沈黙が流れた。どちらもそうお喋りというわけではなかったのだ。
「さっき、ブレイクと言い合いになってただろ?」
ギルバートが口を開いた。
「見てたの?」
レンは驚きそう言った。
「ああ。走っていくお前を追いかけてきたんだ」
「へえ。ギルがオズ以外に興味を示すなんてことあるんだね」
「なっ、オレは別に!」
「ブレイクって不思議だよね。私にはすごく遠い存在な気がする・・・」
レンは苦笑を浮かべ言った。
「確かによく分からん奴だが・・・。お前は近付きたいのか?ブレイクに」
「え・・・?」
レンは目を見開きギルバートを見た。
「そんな風に聞こえたんだが・・違うのか?」
「そっか・・。私、ブレイクに近付きたいんだ。はは・・・馬鹿みたい」
「どうしたんだ?」
ギルバートは訝しげにレンを見て言った。
「好きなのに、近付きたいって思ってることに気付いてなかった。
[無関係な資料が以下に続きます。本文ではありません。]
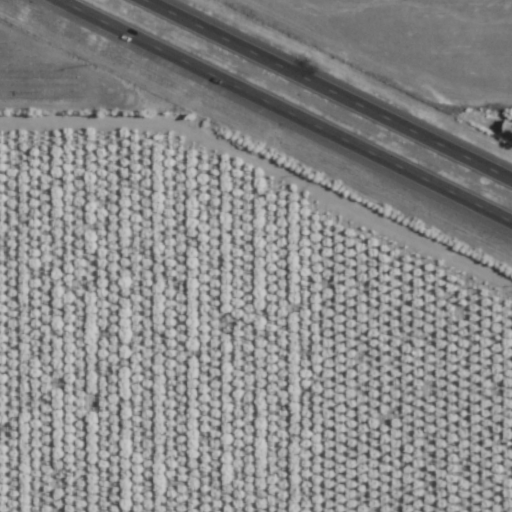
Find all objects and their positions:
road: (320, 96)
road: (268, 123)
road: (265, 207)
crop: (254, 316)
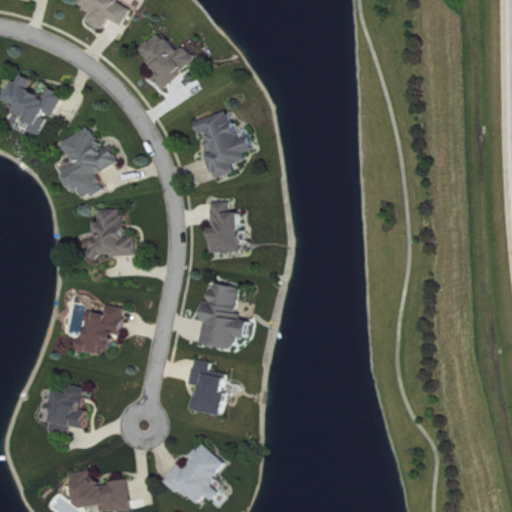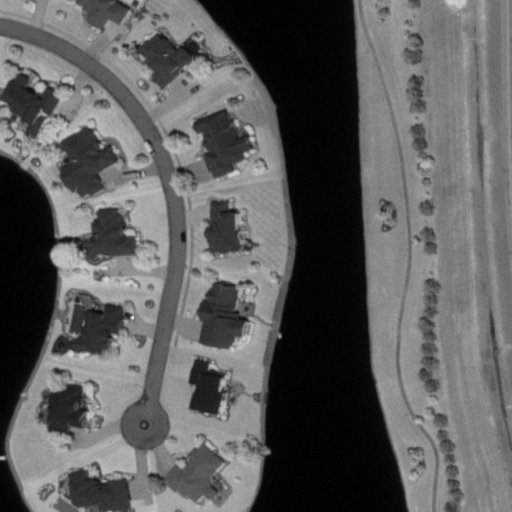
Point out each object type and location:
building: (113, 12)
building: (175, 61)
building: (40, 104)
building: (231, 146)
building: (96, 165)
road: (171, 181)
building: (235, 231)
building: (118, 238)
road: (415, 259)
building: (232, 320)
building: (111, 331)
building: (217, 391)
building: (78, 411)
building: (205, 477)
building: (109, 494)
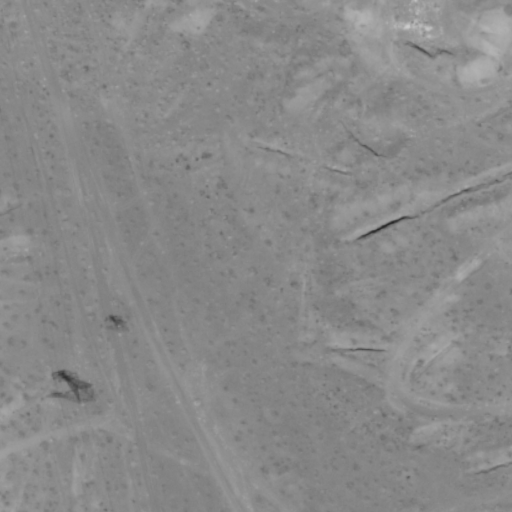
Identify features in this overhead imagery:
road: (92, 254)
power tower: (128, 331)
power tower: (105, 398)
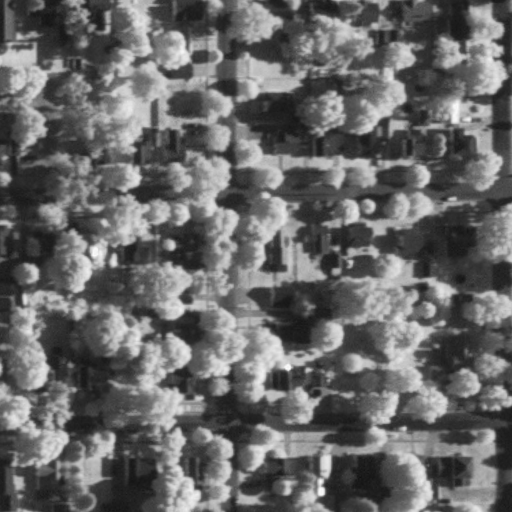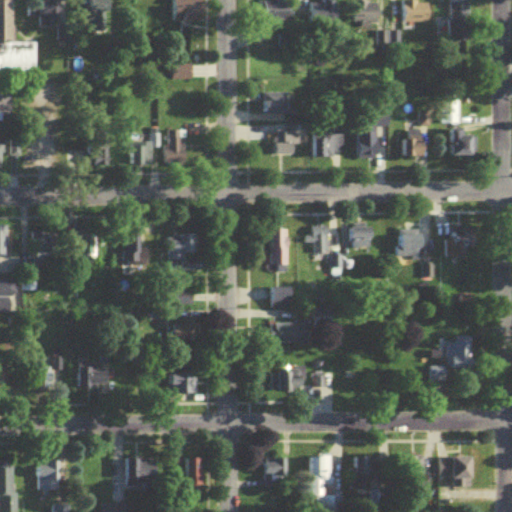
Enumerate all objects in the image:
building: (277, 11)
building: (187, 13)
building: (414, 16)
building: (363, 17)
building: (321, 19)
building: (459, 22)
building: (13, 49)
building: (4, 105)
building: (274, 106)
building: (450, 116)
building: (372, 139)
building: (463, 145)
building: (284, 147)
building: (327, 149)
building: (413, 150)
building: (97, 152)
building: (174, 152)
building: (1, 156)
building: (142, 157)
road: (256, 195)
building: (360, 240)
building: (3, 243)
building: (319, 243)
building: (40, 248)
building: (409, 250)
building: (180, 252)
building: (279, 252)
building: (92, 254)
road: (226, 255)
road: (501, 255)
building: (140, 260)
building: (425, 274)
building: (6, 299)
building: (279, 301)
building: (179, 302)
building: (183, 343)
building: (451, 364)
building: (49, 372)
building: (91, 382)
building: (289, 385)
building: (1, 386)
building: (183, 388)
road: (256, 424)
building: (360, 471)
building: (274, 476)
building: (458, 476)
building: (5, 478)
building: (145, 480)
building: (193, 480)
building: (46, 481)
building: (322, 486)
building: (7, 507)
building: (59, 511)
building: (112, 511)
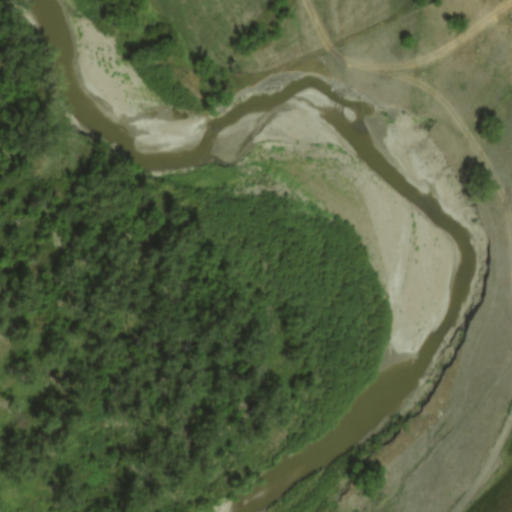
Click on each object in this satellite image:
river: (346, 211)
road: (483, 462)
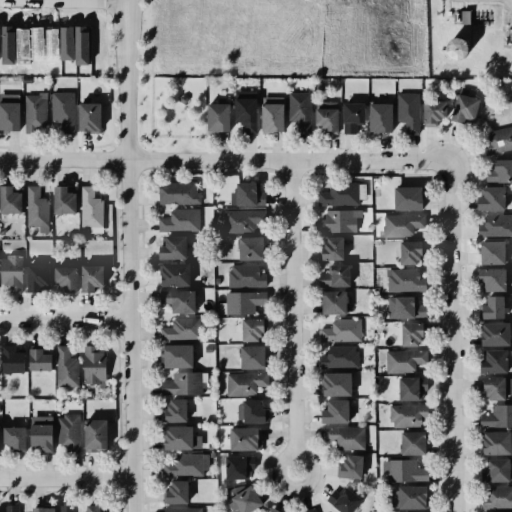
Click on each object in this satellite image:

まだ、これが現実だって信じられない気がしてるのかもしれない」
レンは自嘲的な笑みを浮かべ言った。
「今、レンはここにいる。だから、これが現実だろ?」
ギルバートは、さも当たり前であるかのように言った。
「うん、そうだね。ありがとう」
レンは嬉しそうな笑みを浮かべ言った。
「・・・そういう顔できるんだな」
ギルバートは少し驚きながらそう言った。
「え?」
「ちゃんとした笑顔ってまだ見たことなかったからな」
「そっか。私、笑えるんだね」
ギルバートは優しく微笑んだ。レンからしてみれば、ギルバートのこの笑顔の方が意外だった。